In the entries below, find the line with "where $h_1$ is" and the line with "levels. In principle, this"; give again those lines and every line between them, exactly.

-- SUPPLIED INFORMATION follows --

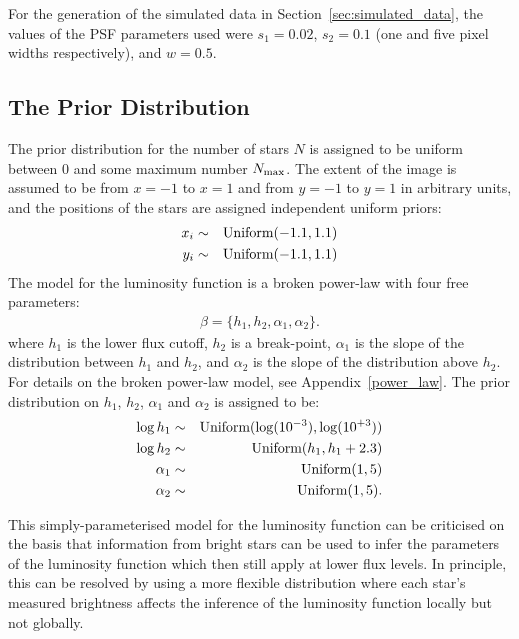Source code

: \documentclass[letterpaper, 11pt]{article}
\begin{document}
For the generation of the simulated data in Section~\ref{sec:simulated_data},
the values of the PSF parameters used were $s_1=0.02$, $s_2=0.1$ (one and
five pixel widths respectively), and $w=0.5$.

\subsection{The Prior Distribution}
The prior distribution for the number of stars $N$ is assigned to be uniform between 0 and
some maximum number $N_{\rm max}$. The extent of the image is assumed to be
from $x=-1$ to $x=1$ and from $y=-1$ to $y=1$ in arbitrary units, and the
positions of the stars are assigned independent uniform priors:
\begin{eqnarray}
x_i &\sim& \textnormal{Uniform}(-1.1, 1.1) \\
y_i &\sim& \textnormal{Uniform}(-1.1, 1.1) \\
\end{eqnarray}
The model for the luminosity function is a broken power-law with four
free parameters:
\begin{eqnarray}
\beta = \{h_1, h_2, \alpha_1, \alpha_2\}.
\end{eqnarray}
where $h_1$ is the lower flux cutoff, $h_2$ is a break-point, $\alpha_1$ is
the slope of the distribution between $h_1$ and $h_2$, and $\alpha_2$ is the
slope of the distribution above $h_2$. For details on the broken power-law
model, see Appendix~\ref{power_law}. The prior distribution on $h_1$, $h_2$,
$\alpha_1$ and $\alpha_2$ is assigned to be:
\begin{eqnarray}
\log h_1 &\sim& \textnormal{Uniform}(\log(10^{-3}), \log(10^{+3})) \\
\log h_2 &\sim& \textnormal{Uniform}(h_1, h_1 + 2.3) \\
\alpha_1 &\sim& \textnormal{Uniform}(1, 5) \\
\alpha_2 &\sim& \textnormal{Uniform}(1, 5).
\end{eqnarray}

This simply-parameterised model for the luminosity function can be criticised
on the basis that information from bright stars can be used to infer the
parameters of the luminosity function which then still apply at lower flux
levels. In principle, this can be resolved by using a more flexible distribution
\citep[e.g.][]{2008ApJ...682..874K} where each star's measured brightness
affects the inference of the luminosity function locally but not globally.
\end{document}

-- SUPPLIED INFORMATION concluded --
-- SUPPLIED INFORMATION follows --

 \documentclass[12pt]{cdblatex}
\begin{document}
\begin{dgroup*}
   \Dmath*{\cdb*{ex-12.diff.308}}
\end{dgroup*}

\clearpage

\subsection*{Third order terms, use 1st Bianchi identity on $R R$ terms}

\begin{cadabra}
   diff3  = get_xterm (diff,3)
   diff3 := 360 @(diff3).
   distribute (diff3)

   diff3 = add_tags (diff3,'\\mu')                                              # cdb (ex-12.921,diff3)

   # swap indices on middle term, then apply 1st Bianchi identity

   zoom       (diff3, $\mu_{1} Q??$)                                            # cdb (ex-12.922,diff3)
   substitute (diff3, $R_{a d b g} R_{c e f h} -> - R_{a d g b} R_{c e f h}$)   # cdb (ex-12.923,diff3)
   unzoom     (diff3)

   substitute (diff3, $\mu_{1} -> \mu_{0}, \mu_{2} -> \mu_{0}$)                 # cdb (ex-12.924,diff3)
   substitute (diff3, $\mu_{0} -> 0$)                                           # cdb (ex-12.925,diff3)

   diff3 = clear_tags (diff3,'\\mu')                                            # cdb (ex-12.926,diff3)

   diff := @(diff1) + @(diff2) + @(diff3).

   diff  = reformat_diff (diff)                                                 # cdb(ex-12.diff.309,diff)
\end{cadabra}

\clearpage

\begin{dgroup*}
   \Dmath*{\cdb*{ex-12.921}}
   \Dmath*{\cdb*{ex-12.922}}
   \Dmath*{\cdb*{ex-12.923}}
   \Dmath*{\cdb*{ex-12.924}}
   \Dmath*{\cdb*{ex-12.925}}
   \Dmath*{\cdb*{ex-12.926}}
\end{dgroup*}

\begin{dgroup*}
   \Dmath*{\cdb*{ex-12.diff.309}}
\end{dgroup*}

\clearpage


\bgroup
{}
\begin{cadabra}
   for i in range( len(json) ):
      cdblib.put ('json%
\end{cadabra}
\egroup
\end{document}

-- SUPPLIED INFORMATION concluded --

### TASK ANSWER
where $h_1$ is the lower flux cutoff, $h_2$ is a break-point, $\alpha_1$ is
the slope of the distribution between $h_1$ and $h_2$, and $\alpha_2$ is the
slope of the distribution above $h_2$. For details on the broken power-law
model, see Appendix~\ref{power_law}. The prior distribution on $h_1$, $h_2$,
$\alpha_1$ and $\alpha_2$ is assigned to be:
\begin{eqnarray}
\log h_1 &\sim& \textnormal{Uniform}(\log(10^{-3}), \log(10^{+3})) \\
\log h_2 &\sim& \textnormal{Uniform}(h_1, h_1 + 2.3) \\
\alpha_1 &\sim& \textnormal{Uniform}(1, 5) \\
\alpha_2 &\sim& \textnormal{Uniform}(1, 5).
\end{eqnarray}

This simply-parameterised model for the luminosity function can be criticised
on the basis that information from bright stars can be used to infer the
parameters of the luminosity function which then still apply at lower flux
levels. In principle, this can be resolved by using a more flexible distribution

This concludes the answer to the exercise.